#### TASK TO CARRY OUT:
If a line in the material below has the string "What", copy it out.

#### DATA SECTION:
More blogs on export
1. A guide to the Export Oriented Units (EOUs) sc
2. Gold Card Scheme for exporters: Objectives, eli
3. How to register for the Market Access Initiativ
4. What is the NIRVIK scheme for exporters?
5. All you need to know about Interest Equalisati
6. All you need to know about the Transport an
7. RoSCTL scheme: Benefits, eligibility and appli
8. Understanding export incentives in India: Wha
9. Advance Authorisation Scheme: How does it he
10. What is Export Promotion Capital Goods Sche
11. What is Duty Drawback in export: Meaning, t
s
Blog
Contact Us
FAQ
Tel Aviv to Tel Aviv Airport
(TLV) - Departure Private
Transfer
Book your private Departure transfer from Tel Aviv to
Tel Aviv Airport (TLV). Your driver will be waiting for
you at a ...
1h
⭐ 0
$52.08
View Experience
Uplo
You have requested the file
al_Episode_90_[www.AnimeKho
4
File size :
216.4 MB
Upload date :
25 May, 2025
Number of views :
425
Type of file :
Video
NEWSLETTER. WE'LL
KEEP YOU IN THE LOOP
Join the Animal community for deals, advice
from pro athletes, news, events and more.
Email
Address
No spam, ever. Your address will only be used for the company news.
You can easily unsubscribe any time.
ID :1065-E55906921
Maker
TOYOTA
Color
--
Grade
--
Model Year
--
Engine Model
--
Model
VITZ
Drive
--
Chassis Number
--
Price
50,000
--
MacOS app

...

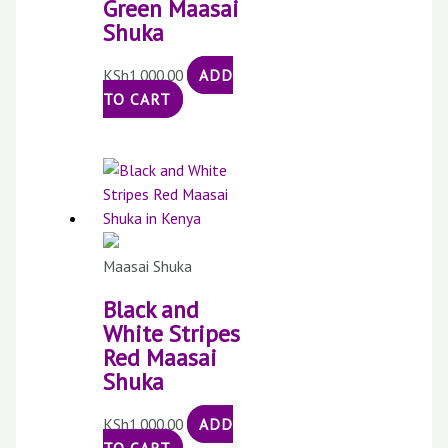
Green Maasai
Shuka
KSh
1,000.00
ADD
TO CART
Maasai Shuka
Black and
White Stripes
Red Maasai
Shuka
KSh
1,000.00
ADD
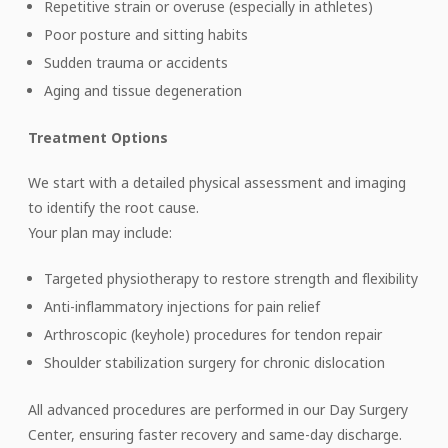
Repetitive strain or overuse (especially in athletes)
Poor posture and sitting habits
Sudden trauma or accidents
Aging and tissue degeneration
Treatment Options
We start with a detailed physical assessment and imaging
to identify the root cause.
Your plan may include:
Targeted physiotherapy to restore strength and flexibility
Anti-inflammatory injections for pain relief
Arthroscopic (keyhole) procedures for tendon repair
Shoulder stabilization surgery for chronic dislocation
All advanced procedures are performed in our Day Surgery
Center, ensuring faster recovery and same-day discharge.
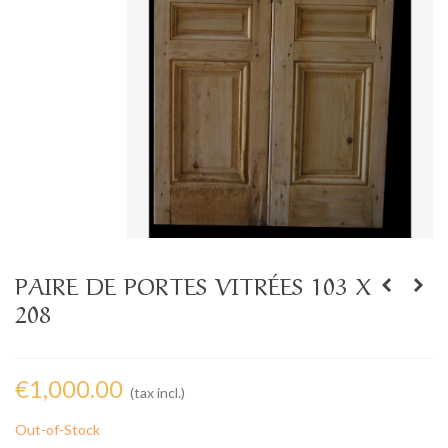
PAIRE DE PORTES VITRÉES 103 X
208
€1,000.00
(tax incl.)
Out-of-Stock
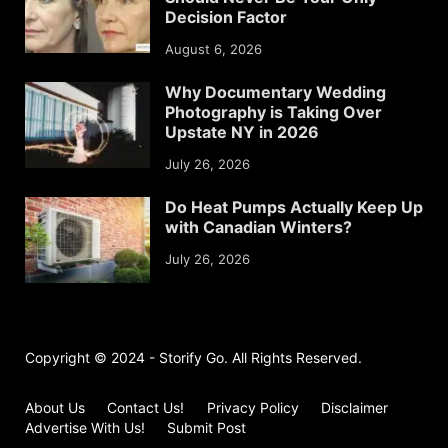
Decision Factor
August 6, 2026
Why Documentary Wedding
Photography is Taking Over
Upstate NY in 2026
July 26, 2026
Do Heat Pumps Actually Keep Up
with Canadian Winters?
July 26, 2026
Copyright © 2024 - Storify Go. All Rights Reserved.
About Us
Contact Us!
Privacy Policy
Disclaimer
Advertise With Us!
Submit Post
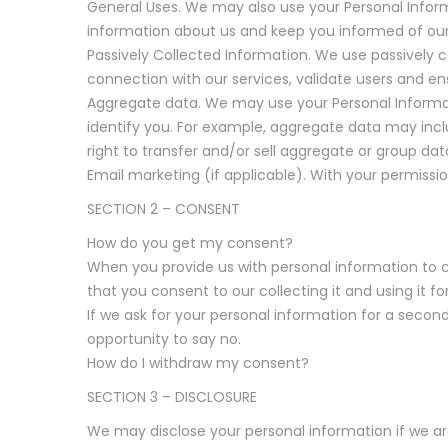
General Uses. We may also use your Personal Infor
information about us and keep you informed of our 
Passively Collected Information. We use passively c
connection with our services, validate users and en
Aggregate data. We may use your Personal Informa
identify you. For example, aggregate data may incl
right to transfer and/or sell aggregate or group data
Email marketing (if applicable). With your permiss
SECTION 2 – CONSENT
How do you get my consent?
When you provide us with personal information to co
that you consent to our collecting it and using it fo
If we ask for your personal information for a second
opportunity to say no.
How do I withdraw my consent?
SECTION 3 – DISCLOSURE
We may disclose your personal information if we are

--

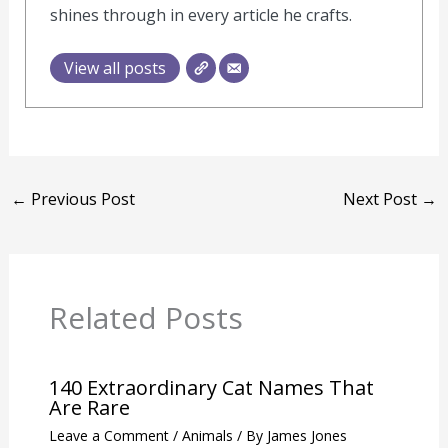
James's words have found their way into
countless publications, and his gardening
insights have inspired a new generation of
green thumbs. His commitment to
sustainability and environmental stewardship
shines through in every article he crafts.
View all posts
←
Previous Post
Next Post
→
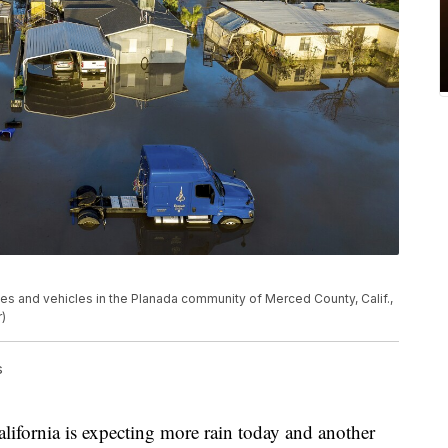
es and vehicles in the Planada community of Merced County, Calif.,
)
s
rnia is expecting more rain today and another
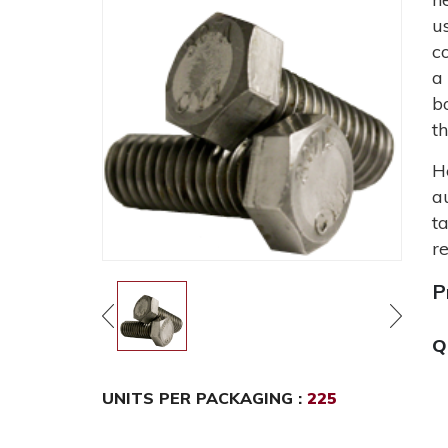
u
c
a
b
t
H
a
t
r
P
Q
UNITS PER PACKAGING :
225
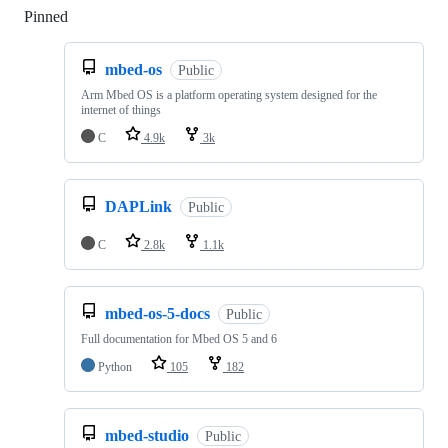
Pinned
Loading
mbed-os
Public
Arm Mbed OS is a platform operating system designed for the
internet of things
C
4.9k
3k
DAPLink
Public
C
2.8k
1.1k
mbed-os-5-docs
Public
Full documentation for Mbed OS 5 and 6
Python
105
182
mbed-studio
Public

#### FINAL ANSWER:
4. What is the NIRVIK scheme for exporters?
10. What is Export Promotion Capital Goods Sche
11. What is Duty Drawback in export: Meaning, t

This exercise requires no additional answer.